(Escribe Pablo Ordaz – Estambul) – Todos quieren un Francisco que la emprenda contra los vicios de la Iglesia a toda hora y olvidan que también es un jefe espiritual.
Hay días, pocos, en los que el papa Francisco hace de papa convencional y entre el respetable –inclúyase al público en general y a la numerosa prensa internacional que le sigue en sus viajes— cunde entonces una cierta sorpresa tiznada de decepción. Las jornadas en las que, como el sábado en Estambul, Jorge Mario Bergoglio se dedica a hablar del Espíritu Santo o de la carta de San Pablo a los corintios se pueden contar con los dedos de una mano. Desde su llegada a la silla de Pedro, precedida por el gran escándalo de las filtraciones que desembocó en la renuncia de Benedicto XVI, las intervenciones del papa Francisco han contenido siempre un claro mensaje político de denuncia, ya sea hacia dentro de la Iglesia –contra el lujo, la pederastia o la falta de misericordia— o hacia el mundo que le rodea. Sus encendidos discursos contra el sistema económico mundial, la falta de atención a los inmigrantes o la necesidad de una alianza, “más allá de las armas”, contra el terrorismo islamista le han granjeado una atención mediática sin precedentes. Pero también un murmullo de desaprobación creciente, aunque todavía poco audible, entre los sectores más conservadores de la Iglesia.

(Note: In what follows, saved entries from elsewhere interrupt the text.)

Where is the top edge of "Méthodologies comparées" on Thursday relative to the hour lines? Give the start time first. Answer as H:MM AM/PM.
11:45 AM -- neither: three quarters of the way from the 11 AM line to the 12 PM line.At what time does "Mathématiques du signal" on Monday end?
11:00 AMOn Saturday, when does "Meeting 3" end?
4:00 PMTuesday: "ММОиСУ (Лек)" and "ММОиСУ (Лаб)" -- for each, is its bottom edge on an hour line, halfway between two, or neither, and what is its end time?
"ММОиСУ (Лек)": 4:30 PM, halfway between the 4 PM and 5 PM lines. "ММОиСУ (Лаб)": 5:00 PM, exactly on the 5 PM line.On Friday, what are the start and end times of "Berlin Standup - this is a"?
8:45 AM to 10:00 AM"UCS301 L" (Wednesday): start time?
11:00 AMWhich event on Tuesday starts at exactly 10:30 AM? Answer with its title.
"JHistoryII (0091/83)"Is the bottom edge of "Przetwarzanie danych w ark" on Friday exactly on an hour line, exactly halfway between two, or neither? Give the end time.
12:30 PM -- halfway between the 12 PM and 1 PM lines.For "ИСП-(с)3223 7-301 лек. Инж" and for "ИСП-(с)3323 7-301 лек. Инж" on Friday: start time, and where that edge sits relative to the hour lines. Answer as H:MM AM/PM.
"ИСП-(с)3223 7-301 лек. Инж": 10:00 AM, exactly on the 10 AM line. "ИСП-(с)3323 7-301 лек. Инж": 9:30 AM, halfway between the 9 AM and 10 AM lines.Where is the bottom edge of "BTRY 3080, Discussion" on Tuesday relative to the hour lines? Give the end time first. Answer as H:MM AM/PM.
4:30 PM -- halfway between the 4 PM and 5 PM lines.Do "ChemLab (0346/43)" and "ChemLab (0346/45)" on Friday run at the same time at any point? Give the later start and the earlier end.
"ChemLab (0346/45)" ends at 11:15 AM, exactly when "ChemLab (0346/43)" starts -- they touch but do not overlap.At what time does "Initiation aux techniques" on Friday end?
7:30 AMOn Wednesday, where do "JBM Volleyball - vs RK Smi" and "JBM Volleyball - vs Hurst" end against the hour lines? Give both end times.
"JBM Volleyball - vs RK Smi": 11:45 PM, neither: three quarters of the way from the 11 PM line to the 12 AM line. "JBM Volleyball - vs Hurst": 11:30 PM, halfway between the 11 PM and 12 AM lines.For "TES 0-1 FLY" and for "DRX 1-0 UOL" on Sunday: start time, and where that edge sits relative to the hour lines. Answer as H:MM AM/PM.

El martes pasado, durante el vuelo de regreso de Estrasburgo, donde Francisco realizó una critica feroz al “tecnicismo burocrático” de una Unión Europea (UE) que se percibe “cansada y envejecida”, un periodista le preguntó si, a tenor de sus palabras, se le podía considerar “un papa socialdemócrata”. Bergoglio, esbozando una sonrisa, contestó: “¡Querido, eso es un reduccionismo! Yo no sabría clasificarme en un lado u otro, pero todo lo que digo viene del Evangelio, que toma la doctrina social de la Iglesia. Pero gracias por la pregunta. Me ha hecho usted sonreír”. Una sonrisa que, sin embargo, no todos comparten.
Los sectores más conservadores –que van asomando la cabeza a través de ciertos blogs solo para iniciados— prefieren un papa que trine las virtudes de Dios y de su Iglesia y no uno que truene a diario contra los pecados propios y ajenos. O que, puestos a tronar, lo hiciese contra los de la acera de enfrente –parejas en pecado, uniones homosexuales, religiones tradicionalmente antagónicas— y no, como Bergoglio hace a menudo, contra sus propias huestes. Una parte de la Curia –la que vivía feliz discutiendo sobre el sexo de los ángeles en los mejores restaurantes de Roma mientras, por poner un ejemplo, 30 millones de estadounidenses abandonaban la fe católica en los últimos años— no se esperaba un papa, digamos, tan beligerante. Un papa capaz de dejar a los pies de los caballos de la justicia civil a clérigos aficionados a blanquear dinero del banco del Vaticano –monseñor Nunzio Scarano—o a aprovechar su prestigio sacerdotal para desplumar ancianas y abusar sexualmente de menores de edad, como se investiga ahora en Granada.
Un año y medio después de su elección, la actitud del papa Francisco hacia su Iglesia y hacia el mundo sigue levantando oleadas de admiración entre propios y extraños, pero también un mar de fondo cada vez más identificable después de que, durante el pasado sínodo sobre la familia, Bergoglio demostrara que no es solo un constructor de bellos discursos o de imágenes históricas –como la de ayer inclinándose y haciéndose bendecir por el patriarca ortodoxo Bartolomeo I–, sino un papa dispuesto a cambiar la Iglesia.